Celebrating The Dual Existence Of First-Generation Immigrants Through Poetry
Homesickness or nostalgia, place or place-attachment: call it what we may, but the hooks of our childhoods remain embedded in our souls no matter where we are. For those of us who have experienced migration or immigration, we are in two places at once — a silent dual existence. We find ways to console our spirits and nurture the longing that cannot be defined, knowing fully well that it will never be diminished. Our addresses, geographies, and connections to the rest of the world are tangible, yet ultimately inadequate, identifiers — mere units of space that contain our many layers. We can slide into a rabbit hole of memories while physically sitting in one location but truly ‘being’ elsewhere, as I did one spring morning, in Georgia.
MOGRAS, MANGOES and ME
When I saw the ivory-white mogra this morning
in the filtered sunlight of my dining room
blooming hesitantly, timidly yet its perfume unconstrained
waiting indoors for the warmth of the Georgia summers
to grow free, outdoors —
I remembered my nani’s corner garden in a hillside in Vikhroli, Bombay.
Nani’s garden was always filled with flowers,
fragrant, day and night.
I remembered nani’s magical hands
could bring dead twigs to life.
A lone shetur (mulberry) tree was outside her kitchen window,
I watched day and night for its tart berries to turn purple and sweet,
I knew they would stain my shirt, fingers and teeth.
I loved them.
And, around it was a lemongrass clump
whose leaves nani used to flavor her cha.

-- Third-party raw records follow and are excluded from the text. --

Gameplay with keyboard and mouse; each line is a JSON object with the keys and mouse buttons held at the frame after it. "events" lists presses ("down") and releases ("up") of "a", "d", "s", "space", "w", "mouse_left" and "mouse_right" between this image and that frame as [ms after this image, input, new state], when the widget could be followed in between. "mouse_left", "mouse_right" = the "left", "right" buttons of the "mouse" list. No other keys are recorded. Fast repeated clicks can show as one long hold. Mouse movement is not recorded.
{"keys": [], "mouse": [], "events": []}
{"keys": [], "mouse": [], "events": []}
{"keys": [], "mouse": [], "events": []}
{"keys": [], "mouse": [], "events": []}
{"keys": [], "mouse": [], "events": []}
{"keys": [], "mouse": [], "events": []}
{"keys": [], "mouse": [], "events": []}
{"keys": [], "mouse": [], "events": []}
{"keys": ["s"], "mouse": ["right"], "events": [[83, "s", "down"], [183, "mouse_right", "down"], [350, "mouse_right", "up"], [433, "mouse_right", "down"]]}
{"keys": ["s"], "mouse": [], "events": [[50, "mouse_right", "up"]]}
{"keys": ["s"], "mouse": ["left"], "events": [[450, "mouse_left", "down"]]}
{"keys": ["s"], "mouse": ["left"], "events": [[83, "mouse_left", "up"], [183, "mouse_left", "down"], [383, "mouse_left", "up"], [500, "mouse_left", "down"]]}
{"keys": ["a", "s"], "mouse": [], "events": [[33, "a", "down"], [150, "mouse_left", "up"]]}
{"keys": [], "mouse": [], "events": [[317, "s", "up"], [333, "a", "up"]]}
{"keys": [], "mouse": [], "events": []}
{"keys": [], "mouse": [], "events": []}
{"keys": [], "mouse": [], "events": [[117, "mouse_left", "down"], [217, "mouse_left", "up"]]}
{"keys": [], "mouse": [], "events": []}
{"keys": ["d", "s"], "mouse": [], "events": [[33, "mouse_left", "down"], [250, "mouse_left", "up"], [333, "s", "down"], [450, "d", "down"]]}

Lemongrass leaves that I would willingly bring her,
they were my excuse to look for those tart sweet purple shetur berries.
When I remembered lemongrass cha at nani’s house,
I remember the old pav-wala (bread seller),
a middle-aged man on an Atlas bicycle,
who sold fresh Burun pav,
Still warm from his oven,
nestled in a canvas bag hanging over his handlebar,
his bell sending a familiar, shrill ‘brrrring’ into the hillsides of Vikhroli at dawn.
Burun pav that slow-baked in his bhatti (oven), the night before.
He knew when I was visiting,
spotting my body leaning far out of the balcony looking for him,
calling him to attention, so he would not miss nani’s home.
And he, only too eager to unload half his warm wares at her doorstep.
Warm pav that we would toast with ghee on an old tava,
Ghee-toasted pav that we would spread soft salted butter on,
Ghee-toasted salted and buttered pav that we would then dunk into hot cups of lemongrass cha,
and slurp and gobble away.
Me, catching the stream of hot cha trickling down my arm with my tongue —
like no one was watching.
But nani watched, shaking her head in hapless acceptance,
she was a kid at heart.
When I remember gobbling away the soft succulent bits of Burun pav,
I remember being reminded not to run towards the pav-wala,
past the unruly parijataka tree that grew near the steps to the building.
It was the one that scattered its coral-throated fragrant flowers
about the time the pav-wala came at dawn.
Its flowers would scatter at the ‘doorstep’ of a cobra’s burrow.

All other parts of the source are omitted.